══ Exercise input
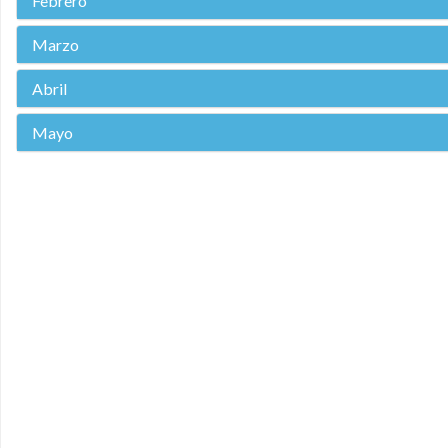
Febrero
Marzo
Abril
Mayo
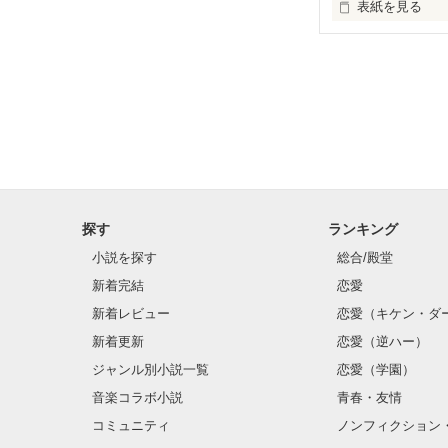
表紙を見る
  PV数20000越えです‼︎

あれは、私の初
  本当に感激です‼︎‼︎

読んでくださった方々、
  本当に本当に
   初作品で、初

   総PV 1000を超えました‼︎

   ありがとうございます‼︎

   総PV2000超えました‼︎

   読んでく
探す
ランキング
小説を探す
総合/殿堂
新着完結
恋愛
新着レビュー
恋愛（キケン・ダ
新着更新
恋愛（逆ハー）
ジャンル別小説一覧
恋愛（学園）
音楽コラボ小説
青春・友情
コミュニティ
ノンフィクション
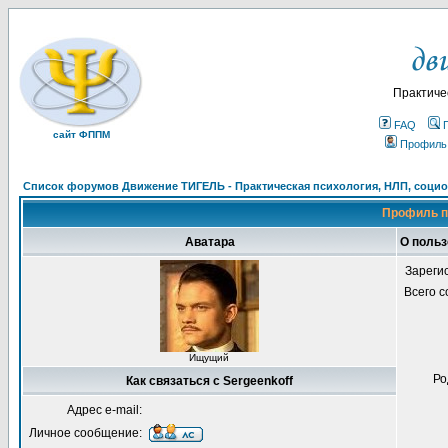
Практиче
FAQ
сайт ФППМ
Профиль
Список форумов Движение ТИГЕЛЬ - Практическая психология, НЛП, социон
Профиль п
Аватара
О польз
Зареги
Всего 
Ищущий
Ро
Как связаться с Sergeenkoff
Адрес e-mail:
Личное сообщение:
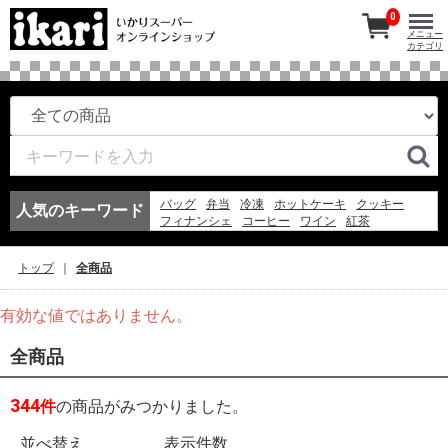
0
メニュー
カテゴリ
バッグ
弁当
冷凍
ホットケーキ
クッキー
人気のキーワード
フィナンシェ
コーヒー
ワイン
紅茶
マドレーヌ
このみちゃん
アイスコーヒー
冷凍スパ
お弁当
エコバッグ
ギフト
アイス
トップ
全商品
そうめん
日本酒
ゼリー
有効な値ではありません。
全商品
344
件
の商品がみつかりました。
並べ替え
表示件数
════
## Your assignment
Send back the data above word for word, with the pictures left out.

## Written solution
Febrero
Marzo
Abril
Mayo
表紙を見る
  PV数20000越えです‼︎

あれは、私の初
  本当に感激です‼︎‼︎

読んでくださった方々、
  本当に本当に
   初作品で、初

   総PV 1000を超えました‼︎

   ありがとうございます‼︎

   総PV2000超えました‼︎

   読んでく
探す
ランキング
小説を探す
総合/殿堂
新着完結
恋愛
新着レビュー
恋愛（キケン・ダ
新着更新
恋愛（逆ハー）
ジャンル別小説一覧
恋愛（学園）
音楽コラボ小説
青春・友情
コミュニティ
ノンフィクション
Практиче
FAQ
сайт ФППМ
Профиль
Список форумов Движение ТИГЕЛЬ - Практическая психология, НЛП, социон
Профиль п
Аватара
О польз
Зареги
Всего 
Ищущий
Ро
Как связаться с Sergeenkoff
Адрес e-mail:
Личное сообщение:
0
メニュー
カテゴリ
バッグ
弁当
冷凍
ホットケーキ
クッキー
人気のキーワード
フィナンシェ
コーヒー
ワイン
紅茶
マドレーヌ
このみちゃん
アイスコーヒー
冷凍スパ
お弁当
エコバッグ
ギフト
アイス
トップ
全商品
そうめん
日本酒
ゼリー
有効な値ではありません。
全商品
344
件
の商品がみつかりました。
並べ替え
表示件数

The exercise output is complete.